- **Task statement**
For every line in the records below that holds "outdoors", make a copy.

Data entries
........
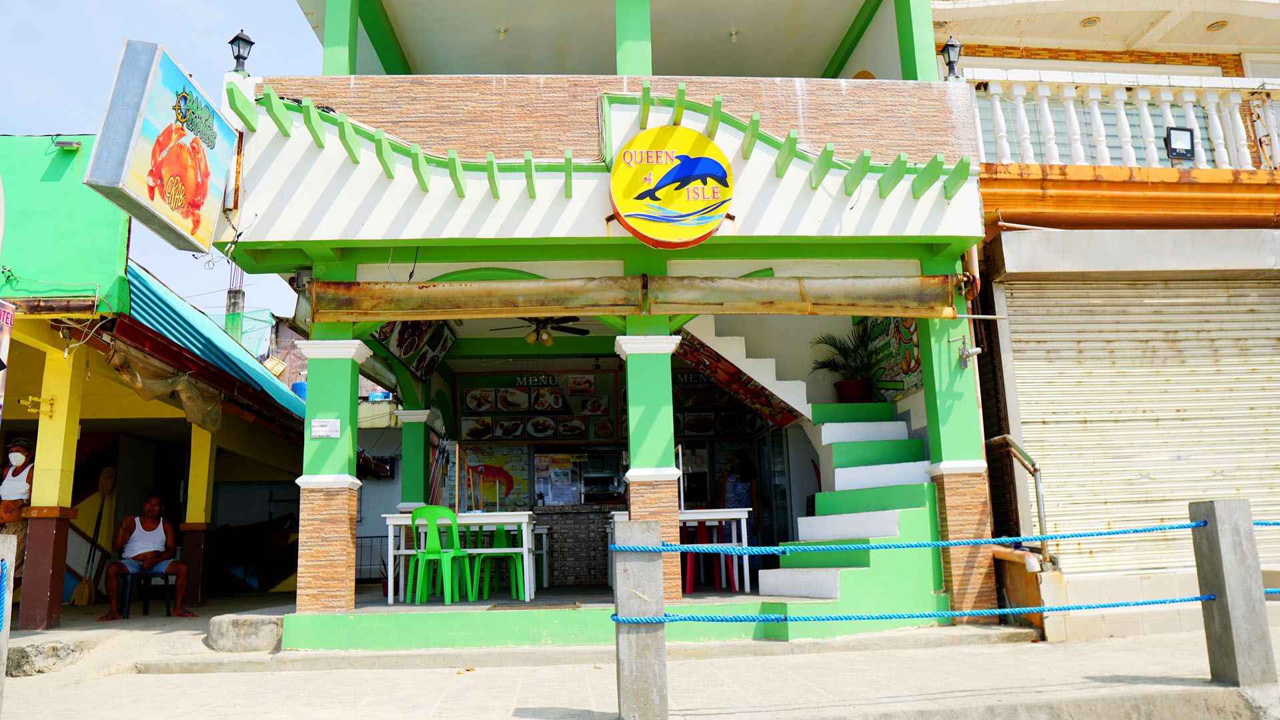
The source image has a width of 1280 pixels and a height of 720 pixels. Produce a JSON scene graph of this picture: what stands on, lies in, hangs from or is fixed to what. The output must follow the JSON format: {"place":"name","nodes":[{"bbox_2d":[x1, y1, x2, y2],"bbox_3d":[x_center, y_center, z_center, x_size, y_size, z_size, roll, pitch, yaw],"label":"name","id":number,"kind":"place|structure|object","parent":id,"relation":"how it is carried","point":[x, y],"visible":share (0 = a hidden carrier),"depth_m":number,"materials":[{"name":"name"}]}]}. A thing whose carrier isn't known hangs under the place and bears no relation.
{"place":"outdoors","nodes":[
{"label":"outdoors","id":0,"kind":"place"},
{"bbox_2d":[0,433,37,580],"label":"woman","id":1,"kind":"object","parent":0,"point":[10,487],"visible":0.67,"depth_m":8.08},
{"bbox_2d":[0,136,310,631],"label":"building","id":2,"kind":"structure","parent":0,"point":[38,389],"depth_m":9.78,"materials":[{"name":"paint"}]},
{"bbox_2d":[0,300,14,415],"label":"sign","id":3,"kind":"object","parent":2,"relation":"attached to","point":[1,391],"visible":0.99,"depth_m":6.76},
{"bbox_2d":[52,137,82,149],"bbox_3d":[-5.546,-2.078,8.611,0.299,0.133,0.174,-1,-10,-3],"label":"floodlight","id":4,"kind":"object","parent":2,"relation":"attached to","point":[68,143],"visible":0.95,"depth_m":8.56,"materials":[{"name":"grey metal"}]},
{"bbox_2d":[67,465,119,607],"bbox_3d":[-6.319,2.075,10.341,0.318,1.527,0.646,-1,-10,-3],"label":"broom","id":5,"kind":"object","parent":2,"relation":"attached to","point":[109,471],"visible":0.92,"depth_m":10.29,"materials":[{"name":"brown wood"}]},
{"bbox_2d":[104,336,220,434],"bbox_3d":[-4.957,0.294,9.333,0.955,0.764,1.533,-1,-10,-3],"label":"plastic sheet","id":6,"kind":"object","parent":2,"relation":"hanging from","point":[211,415],"visible":0.87,"depth_m":9.22,"materials":[{"name":"brown plastic"}]},
{"bbox_2d":[116,266,302,428],"bbox_3d":[-5.732,0.083,12.200,2.974,1.844,5.529,-1,-10,-3],"label":"blue awning","id":7,"kind":"object","parent":2,"relation":"on","point":[232,348],"visible":0.29,"depth_m":10.95,"materials":[{"name":"blue metal"}]},
{"bbox_2d":[224,264,246,341],"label":"concrete column","id":8,"kind":"structure","parent":2,"relation":"on","point":[235,303],"depth_m":20.51,"materials":[{"name":"grey concrete"}]},
{"bbox_2d":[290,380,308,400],"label":"water tank","id":9,"kind":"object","parent":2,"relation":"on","point":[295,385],"visible":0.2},
{"bbox_2d":[0,0,322,324],"label":"sky","id":10,"kind":"structure","parent":0,"point":[57,117],"materials":[{"name":"blue"}]},
{"bbox_2d":[396,408,440,513],"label":"pillar","id":11,"kind":"structure","parent":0,"point":[408,449],"depth_m":9.91,"materials":[{"name":"green paint"}]},
{"bbox_2d":[268,584,886,647],"label":"porch floor","id":12,"kind":"structure","parent":0,"point":[549,591],"materials":[{"name":"green paint"}]},
{"bbox_2d":[295,336,370,615],"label":"pillar","id":13,"kind":"structure","parent":12,"relation":"on","point":[345,501],"depth_m":6.96,"materials":[{"name":"tile"}]},
{"bbox_2d":[310,418,340,437],"bbox_3d":[-2.514,0.557,7.088,0.256,0.154,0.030,-1,-10,-3],"label":"small sign","id":14,"kind":"object","parent":13,"relation":"attached to","point":[327,428],"visible":0.98,"depth_m":7.08,"materials":[{"name":"white"}]},
{"bbox_2d":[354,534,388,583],"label":"metal fence","id":15,"kind":"object","parent":12,"relation":"on","point":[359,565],"visible":0.36,"depth_m":13.77,"materials":[{"name":"black metal"}]},
{"bbox_2d":[402,538,428,601],"bbox_3d":[-2.213,2.053,8.875,0.422,0.736,0.419,-1,-10,-3],"label":"green chair","id":16,"kind":"object","parent":12,"relation":"on","point":[413,568],"visible":0.39,"depth_m":8.79,"materials":[{"name":"green plastic"}]},
{"bbox_2d":[411,505,470,605],"bbox_3d":[-1.881,1.843,8.352,0.476,0.893,0.503,-4,-10,14],"label":"green chair","id":17,"kind":"object","parent":12,"relation":"on","point":[447,561],"visible":0.96,"depth_m":8.26,"materials":[{"name":"green plastic"}]},
{"bbox_2d":[381,510,538,604],"bbox_3d":[-1.713,1.929,8.670,1.431,0.777,0.746,-1,-10,-3],"label":"white table","id":18,"kind":"object","parent":12,"relation":"on","point":[501,520],"visible":0.73,"depth_m":8.46,"materials":[{"name":"white"}]},
{"bbox_2d":[473,524,523,599],"bbox_3d":[-1.387,1.963,8.767,0.450,0.781,0.450,-1,-10,-3],"label":"green chair","id":19,"kind":"object","parent":12,"relation":"on","point":[498,533],"visible":0.76,"depth_m":8.69,"materials":[{"name":"green plastic"}]},
{"bbox_2d":[536,501,616,585],"bbox_3d":[-0.614,2.302,11.088,2.181,0.997,0.691,-1,-10,-3],"label":"counter","id":20,"kind":"object","parent":12,"relation":"on","point":[581,568],"visible":0.62,"depth_m":10.84,"materials":[{"name":"stone"}]},
{"bbox_2d":[614,327,685,599],"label":"pillar","id":21,"kind":"structure","parent":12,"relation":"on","point":[670,522],"depth_m":6.89,"materials":[{"name":"green paint"}]},
{"bbox_2d":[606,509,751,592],"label":"white table","id":22,"kind":"object","parent":12,"relation":"on","point":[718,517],"visible":0.57,"depth_m":8.94,"materials":[{"name":"white wood"}]},
{"bbox_2d":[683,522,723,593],"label":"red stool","id":23,"kind":"object","parent":12,"relation":"on","point":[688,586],"visible":0.62,"depth_m":8.97,"materials":[{"name":"red plastic"}]},
{"bbox_2d":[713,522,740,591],"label":"red stool","id":24,"kind":"object","parent":12,"relation":"on","point":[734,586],"visible":0.55,"depth_m":9.36,"materials":[{"name":"red plastic"}]},
{"bbox_2d":[719,448,760,579],"bbox_3d":[1.142,1.766,10.227,0.517,1.538,0.642,-1,-10,-3],"label":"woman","id":25,"kind":"object","parent":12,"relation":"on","point":[742,492],"visible":0.58,"depth_m":10.13},
{"bbox_2d":[207,0,992,641],"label":"restaurant building","id":26,"kind":"structure","parent":0,"point":[523,202],"depth_m":7.59,"materials":[{"name":"paint"}]},
{"bbox_2d":[88,38,237,251],"bbox_3d":[-3.548,-1.568,6.775,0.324,1.222,1.524,-1,-10,-3],"label":"sign","id":27,"kind":"object","parent":26,"relation":"attached to","point":[156,60],"visible":0.98,"depth_m":6.47,"materials":[{"name":"multicoloured plastic"}]},
{"bbox_2d":[228,29,254,73],"bbox_3d":[-3.354,-2.555,7.468,0.211,0.457,0.212,-1,-10,-3],"label":"lamp","id":28,"kind":"object","parent":26,"relation":"on","point":[244,58],"visible":0.92,"depth_m":7.43,"materials":[{"name":"black metal"}]},
{"bbox_2d":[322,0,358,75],"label":"green column","id":29,"kind":"structure","parent":26,"relation":"attached to","point":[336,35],"depth_m":7.97,"materials":[{"name":"green paint"}]},
{"bbox_2d":[370,318,454,379],"bbox_3d":[-2.463,-0.249,9.656,0.394,0.738,1.444,-1,-10,-3],"label":"menu board","id":30,"kind":"object","parent":26,"relation":"attached to","point":[403,353],"visible":0.53,"depth_m":9.65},
{"bbox_2d":[457,446,528,511],"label":"mural","id":31,"kind":"object","parent":26,"relation":"attached to","point":[505,492],"visible":0.74,"depth_m":11.80,"materials":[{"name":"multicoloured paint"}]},
{"bbox_2d":[496,26,507,39],"bbox_3d":[-1.633,-3.878,10.569,0.176,0.150,0.179,-1,-10,-3],"label":"ceiling light","id":32,"kind":"object","parent":26,"relation":"attached to","point":[501,31],"visible":0.82,"depth_m":10.54,"materials":[{"name":"white"}]},
{"bbox_2d":[454,370,621,441],"bbox_3d":[-1.286,0.623,11.703,2.237,0.961,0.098,-1,-10,-3],"label":"menu board","id":33,"kind":"object","parent":26,"relation":"attached to","point":[466,405],"visible":0.85,"depth_m":11.69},
{"bbox_2d":[493,316,590,349],"bbox_3d":[-1.153,-0.386,10.503,1.191,0.526,1.179,-1,-10,-3],"label":"ceiling fan","id":34,"kind":"object","parent":26,"relation":"hanging from","point":[584,332],"visible":0.83,"depth_m":10.44,"materials":[{"name":"metal"}]},
{"bbox_2d":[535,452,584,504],"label":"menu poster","id":35,"kind":"object","parent":26,"relation":"attached to","point":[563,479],"visible":0.85,"depth_m":11.85,"materials":[{"name":"paper"}]},
{"bbox_2d":[532,448,626,505],"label":"window","id":36,"kind":"structure","parent":26,"relation":"in","point":[551,497],"depth_m":11.77,"materials":[{"name":"glass"}]},
{"bbox_2d":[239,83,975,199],"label":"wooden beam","id":37,"kind":"structure","parent":26,"relation":"attached to","point":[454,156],"depth_m":6.91,"materials":[{"name":"green"}]},
{"bbox_2d":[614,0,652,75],"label":"green column","id":38,"kind":"structure","parent":26,"relation":"attached to","point":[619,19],"depth_m":7.88,"materials":[{"name":"green paint"}]},
{"bbox_2d":[309,276,961,319],"bbox_3d":[0.014,-0.498,7.038,5.129,0.327,0.583,-1,-10,-3],"label":"awning","id":39,"kind":"object","parent":26,"relation":"attached to","point":[742,309],"visible":0.97,"depth_m":6.98,"materials":[{"name":"metal"}]},
{"bbox_2d":[608,126,733,245],"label":"round sign","id":40,"kind":"object","parent":26,"relation":"attached to","point":[688,133],"visible":0.99,"depth_m":7.23,"materials":[{"name":"yellow plastic"}]},
{"bbox_2d":[674,370,769,437],"bbox_3d":[1.024,0.592,11.989,1.434,0.948,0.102,-1,-10,-3],"label":"menu board","id":41,"kind":"object","parent":26,"relation":"attached to","point":[702,401],"visible":0.59,"depth_m":11.97,"materials":[{"name":"black"}]},
{"bbox_2d":[728,28,740,41],"bbox_3d":[1.103,-3.768,10.344,0.165,0.144,0.166,-1,-10,-3],"label":"ceiling light","id":42,"kind":"object","parent":26,"relation":"attached to","point":[734,33],"visible":0.93,"depth_m":10.30,"materials":[{"name":"white"}]},
{"bbox_2d":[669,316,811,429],"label":"staircase","id":43,"kind":"structure","parent":26,"relation":"attached to","point":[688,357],"materials":[{"name":"white paint"}]},
{"bbox_2d":[809,322,880,401],"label":"potted plant","id":44,"kind":"object","parent":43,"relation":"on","point":[855,396],"visible":0.9,"depth_m":9.50,"materials":[{"name":"green plant"}]},
{"bbox_2d":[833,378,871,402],"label":"flower pot","id":45,"kind":"object","parent":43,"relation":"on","point":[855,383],"visible":0.81,"depth_m":9.47,"materials":[{"name":"red plastic"}]},
{"bbox_2d":[856,315,923,401],"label":"wall poster","id":46,"kind":"object","parent":26,"relation":"attached to","point":[912,351],"visible":0.53,"depth_m":9.34,"materials":[{"name":"multicoloured paper"}]},
{"bbox_2d":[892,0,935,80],"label":"green column","id":47,"kind":"structure","parent":26,"relation":"attached to","point":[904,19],"depth_m":8.09,"materials":[{"name":"green paint"}]},
{"bbox_2d":[939,36,962,80],"bbox_3d":[2.755,-2.632,7.855,0.211,0.460,0.215,-1,-10,-3],"label":"lamp","id":48,"kind":"object","parent":26,"relation":"attached to","point":[952,44],"visible":0.84,"depth_m":7.82,"materials":[{"name":"black metal"}]},
{"bbox_2d":[0,590,1279,719],"label":"pavement","id":49,"kind":"structure","parent":0,"point":[519,719],"materials":[{"name":"grey concrete"}]},
{"bbox_2d":[0,534,17,715],"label":"concrete post","id":50,"kind":"object","parent":49,"relation":"on","point":[5,547],"visible":0.95,"depth_m":4.19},
{"bbox_2d":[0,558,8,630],"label":"blue rope","id":51,"kind":"object","parent":50,"relation":"attached to","point":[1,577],"visible":0.98,"depth_m":4.18,"materials":[{"name":"blue"}]},
{"bbox_2d":[15,343,86,629],"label":"pillar","id":52,"kind":"structure","parent":49,"relation":"on","point":[45,540],"depth_m":7.87,"materials":[{"name":"yellow paint"}]},
{"bbox_2d":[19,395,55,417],"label":"bracket","id":53,"kind":"object","parent":52,"relation":"attached to","point":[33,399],"visible":0.98,"depth_m":8.18,"materials":[{"name":"yellow metal"}]},
{"bbox_2d":[7,635,100,677],"bbox_3d":[-4.331,2.134,6.402,0.665,0.220,0.767,-1,-10,-3],"label":"stone block","id":54,"kind":"structure","parent":49,"relation":"on","point":[33,652],"depth_m":6.22,"materials":[{"name":"grey stone"}]},
{"bbox_2d":[118,570,174,619],"bbox_3d":[-5.129,2.447,9.214,0.467,0.465,0.453,4,-11,-26],"label":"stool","id":55,"kind":"object","parent":49,"relation":"on","point":[126,595],"visible":0.77,"depth_m":9.12,"materials":[{"name":"black"}]},
{"bbox_2d":[101,492,197,622],"bbox_3d":[-4.888,1.979,8.875,0.821,1.150,0.746,1,-10,-15],"label":"man","id":56,"kind":"object","parent":55,"relation":"on","point":[153,501],"visible":0.99,"depth_m":8.81},
{"bbox_2d":[180,422,216,607],"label":"pillar","id":57,"kind":"structure","parent":49,"relation":"on","point":[191,506],"depth_m":10.56,"materials":[{"name":"yellow paint"}]},
{"bbox_2d":[206,612,286,651],"bbox_3d":[-3.044,2.155,7.032,0.686,0.240,0.670,-1,-10,-3],"label":"stone block","id":58,"kind":"object","parent":49,"relation":"on","point":[269,627],"visible":0.92,"depth_m":6.79,"materials":[{"name":"grey stone"}]},
{"bbox_2d":[612,518,668,719],"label":"concrete post","id":59,"kind":"object","parent":49,"relation":"on","point":[628,678],"visible":0.96,"depth_m":4.22,"materials":[{"name":"grey concrete"}]},
{"bbox_2d":[608,596,1205,625],"bbox_3d":[1.620,1.279,4.536,4.138,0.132,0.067,-1,-10,-3],"label":"blue rope","id":60,"kind":"object","parent":59,"relation":"attached to","point":[1188,600],"visible":0.91,"depth_m":4.50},
{"bbox_2d":[609,520,1213,553],"bbox_3d":[1.584,0.959,4.776,3.783,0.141,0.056,-1,-10,-3],"label":"blue rope","id":61,"kind":"object","parent":59,"relation":"attached to","point":[1186,527],"visible":0.93,"depth_m":4.76,"materials":[{"name":"blue"}]},
{"bbox_2d":[918,283,995,623],"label":"pillar","id":62,"kind":"structure","parent":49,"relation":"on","point":[956,394],"depth_m":7.01,"materials":[{"name":"green paint"}]},
{"bbox_2d":[950,335,980,367],"bbox_3d":[2.644,-0.069,7.204,0.217,0.255,0.248,-1,-10,-3],"label":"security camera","id":63,"kind":"object","parent":62,"relation":"attached to","point":[975,351],"visible":0.98,"depth_m":7.20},
{"bbox_2d":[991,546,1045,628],"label":"wooden board","id":64,"kind":"object","parent":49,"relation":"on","point":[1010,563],"visible":0.6,"depth_m":6.90,"materials":[{"name":"brown wood"}]},
{"bbox_2d":[1189,500,1275,689],"bbox_3d":[3.197,1.320,4.771,0.207,1.104,0.212,-1,-10,-3],"label":"concrete post","id":65,"kind":"object","parent":49,"relation":"on","point":[1227,547],"visible":0.97,"depth_m":4.71,"materials":[{"name":"grey concrete"}]},
{"bbox_2d":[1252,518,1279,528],"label":"blue rope","id":66,"kind":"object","parent":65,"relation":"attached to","point":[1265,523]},
{"bbox_2d":[1262,587,1279,594],"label":"blue rope","id":67,"kind":"object","parent":65,"relation":"attached to","point":[1271,591],"visible":0.41,"depth_m":4.81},
{"bbox_2d":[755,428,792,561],"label":"refrigerator","id":68,"kind":"structure","parent":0,"point":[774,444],"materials":[{"name":"glass"}]},
{"bbox_2d":[927,0,1279,644],"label":"neighbouring building","id":69,"kind":"structure","parent":0,"point":[1012,65],"depth_m":7.78,"materials":[{"name":"beige metal"}]},
{"bbox_2d":[985,432,1047,565],"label":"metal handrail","id":70,"kind":"object","parent":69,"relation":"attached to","point":[1012,444],"visible":0.76,"depth_m":7.39,"materials":[{"name":"silver metal"}]},
{"bbox_2d":[1079,15,1100,26],"bbox_3d":[4.840,-3.627,9.557,0.230,0.089,0.231,-1,-10,-3],"label":"ceiling light","id":71,"kind":"object","parent":69,"relation":"attached to","point":[1091,21],"visible":0.79,"depth_m":9.52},
{"bbox_2d":[965,70,1279,170],"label":"balcony railing","id":72,"kind":"object","parent":69,"relation":"attached to","point":[1192,127],"visible":0.67,"depth_m":7.98,"materials":[{"name":"white concrete"}]},
{"bbox_2d":[1164,126,1195,161],"bbox_3d":[4.686,-1.858,7.686,0.293,0.300,0.109,-1,-10,-3],"label":"floodlight","id":73,"kind":"object","parent":72,"relation":"attached to","point":[1183,133],"visible":0.93,"depth_m":7.67,"materials":[{"name":"black metal"}]},
{"bbox_2d":[1002,274,1279,577],"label":"roller shutter","id":74,"kind":"object","parent":69,"relation":"in","point":[1040,380],"visible":0.9,"depth_m":7.68,"materials":[{"name":"metal"}]},
{"bbox_2d":[1205,20,1227,30],"bbox_3d":[6.118,-3.539,9.429,0.226,0.087,0.230,-1,-10,-3],"label":"ceiling light","id":75,"kind":"object","parent":69,"relation":"attached to","point":[1220,24],"visible":0.72,"depth_m":9.40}
]}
........
- **Exercise result**
{"place":"outdoors","nodes":[
{"label":"outdoors","id":0,"kind":"place"},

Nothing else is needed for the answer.